How to complete this task ->
Where a record contains an image, leave the image out and print the rest exactly.
——
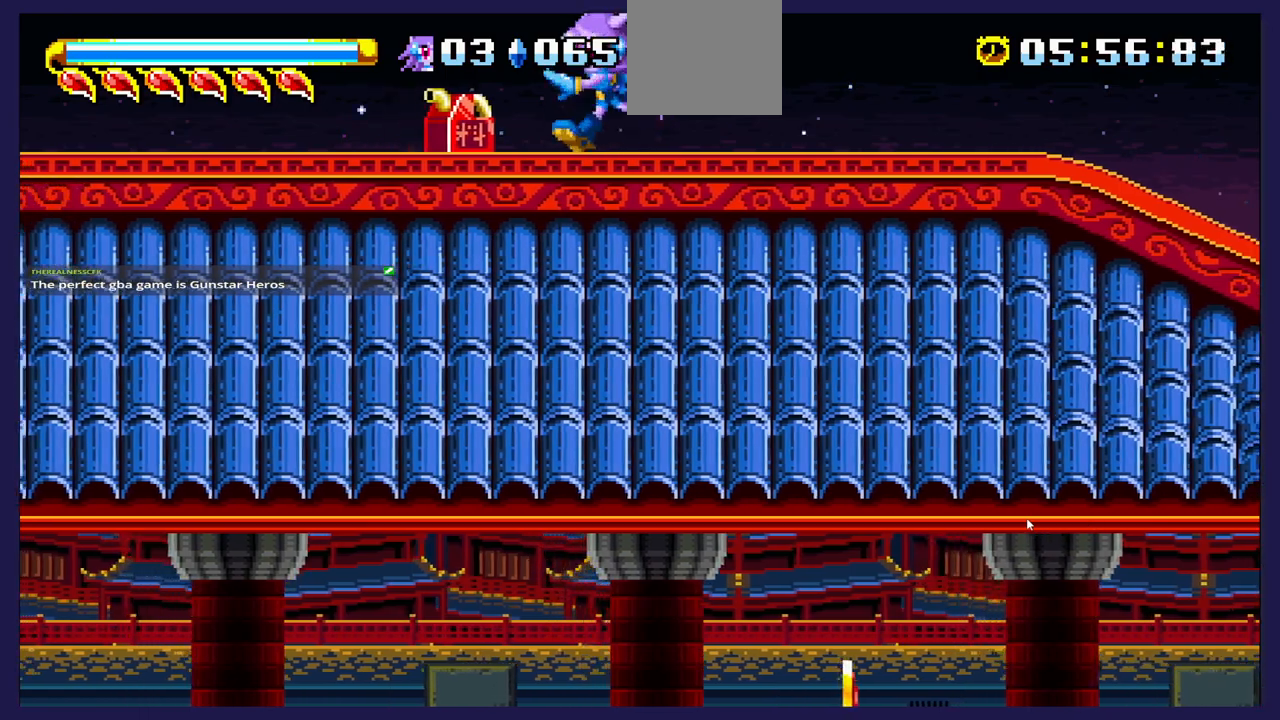
{"buttons": [], "left_stick": "center", "right_stick": "center", "events": [[117, "X", "down"], [250, "X", "up"], [283, "DPAD_DOWN", "up"]]}
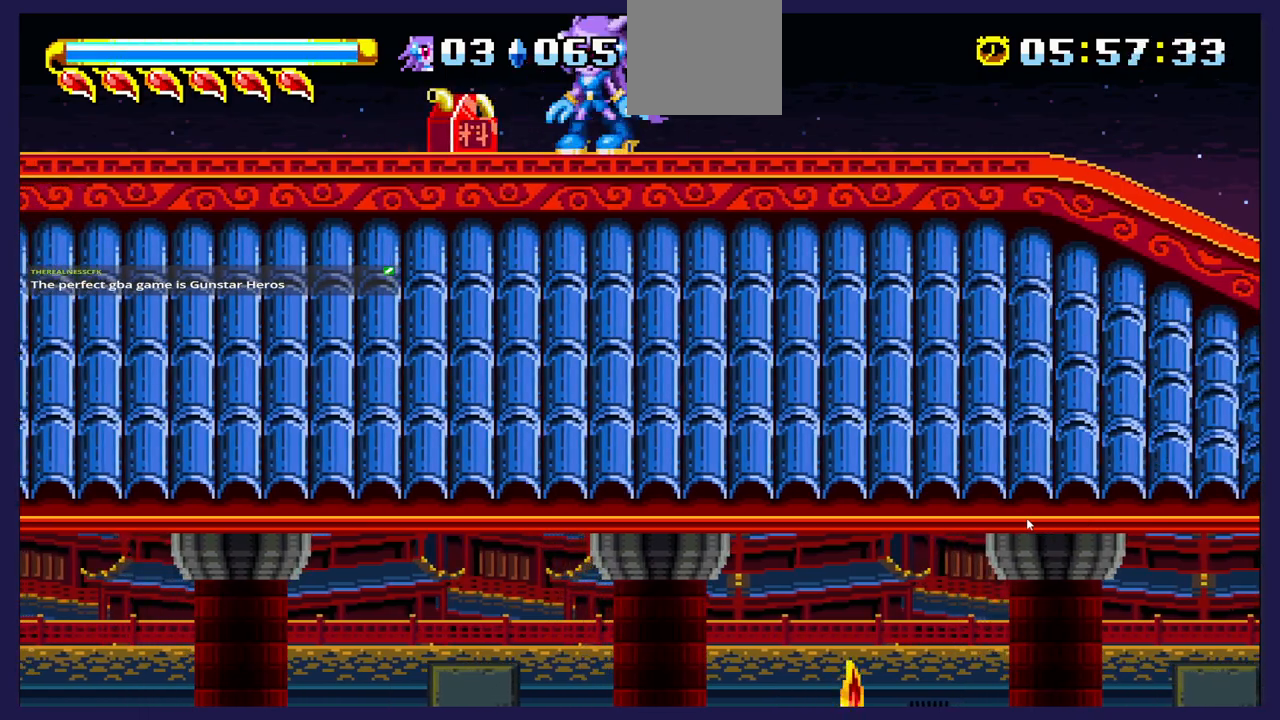
{"buttons": [], "left_stick": "center", "right_stick": "center", "events": []}
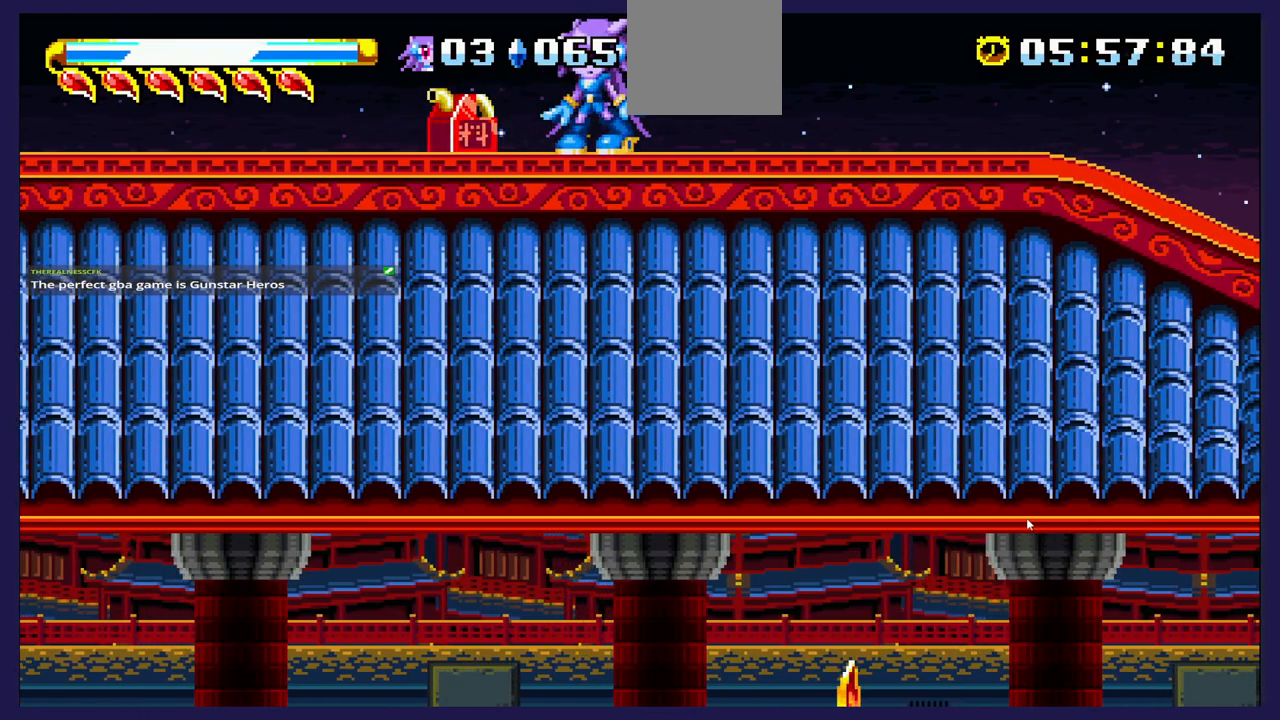
{"buttons": [], "left_stick": "center", "right_stick": "center", "events": []}
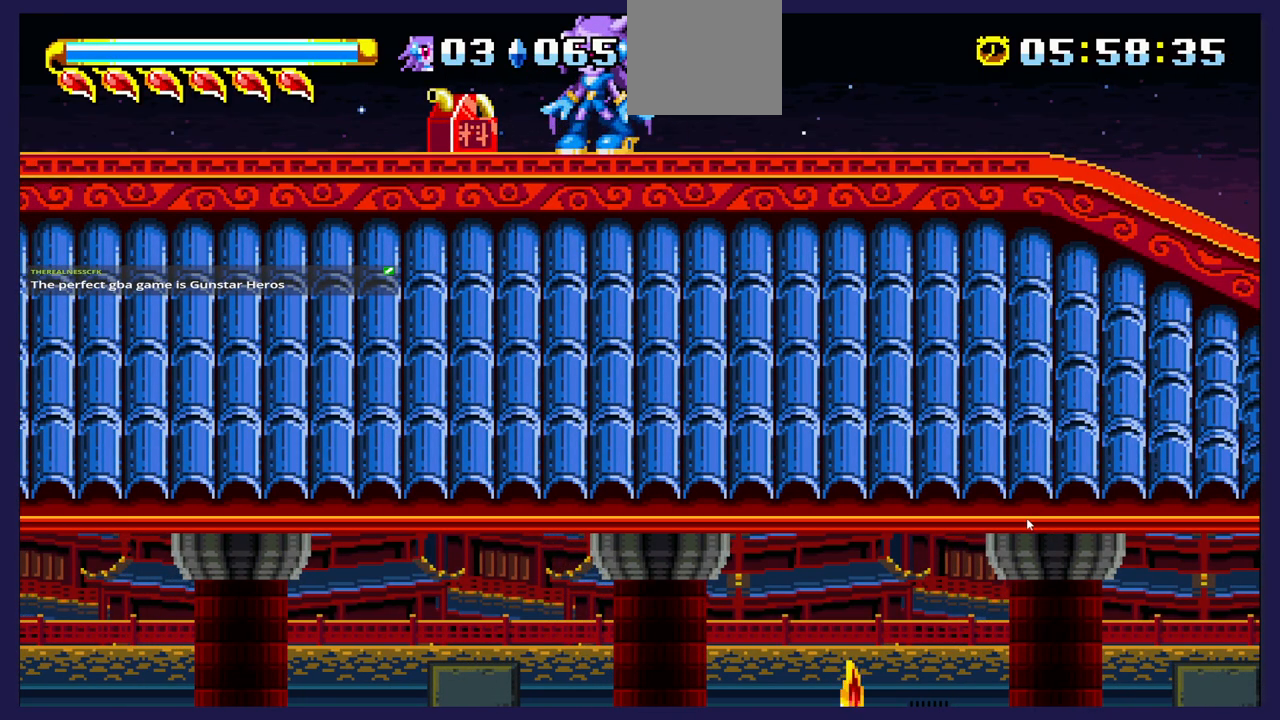
{"buttons": [], "left_stick": "center", "right_stick": "center", "events": []}
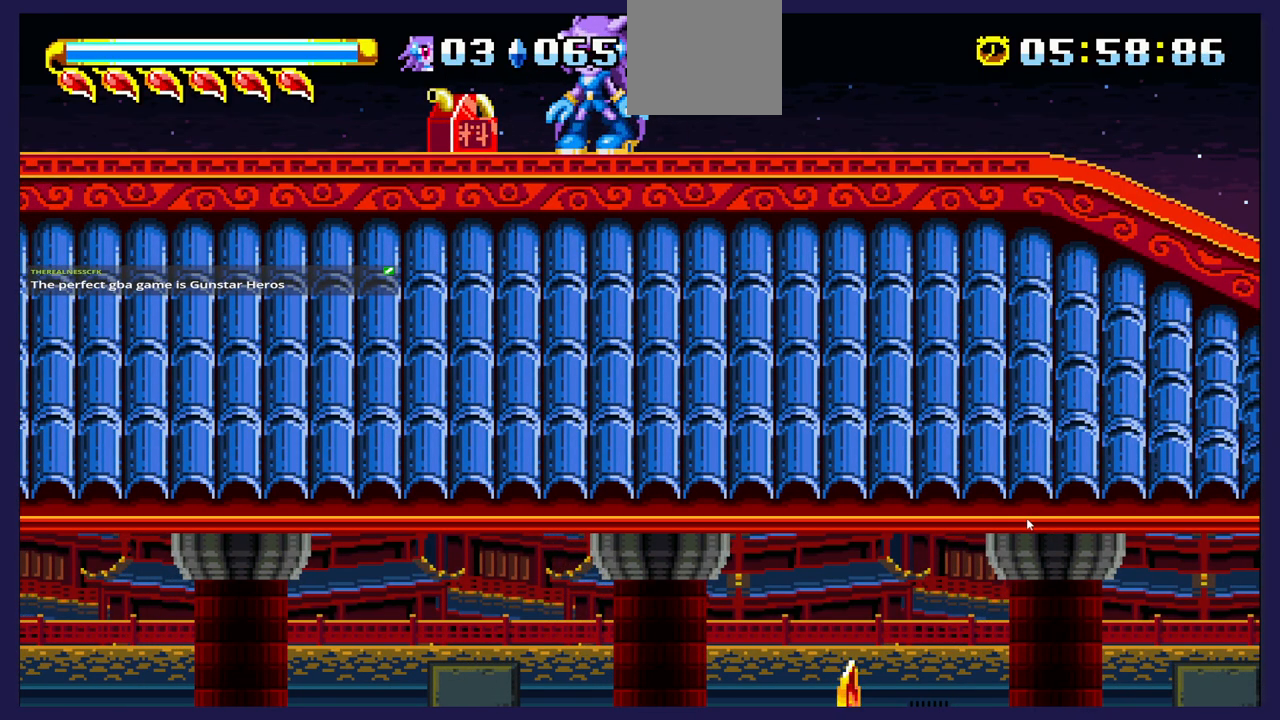
{"buttons": [], "left_stick": "center", "right_stick": "center", "events": []}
——
Written solution ->
{"buttons": [], "left_stick": "center", "right_stick": "center", "events": [[117, "X", "down"], [250, "X", "up"], [283, "DPAD_DOWN", "up"]]}
{"buttons": [], "left_stick": "center", "right_stick": "center", "events": []}
{"buttons": [], "left_stick": "center", "right_stick": "center", "events": []}
{"buttons": [], "left_stick": "center", "right_stick": "center", "events": []}
{"buttons": [], "left_stick": "center", "right_stick": "center", "events": []}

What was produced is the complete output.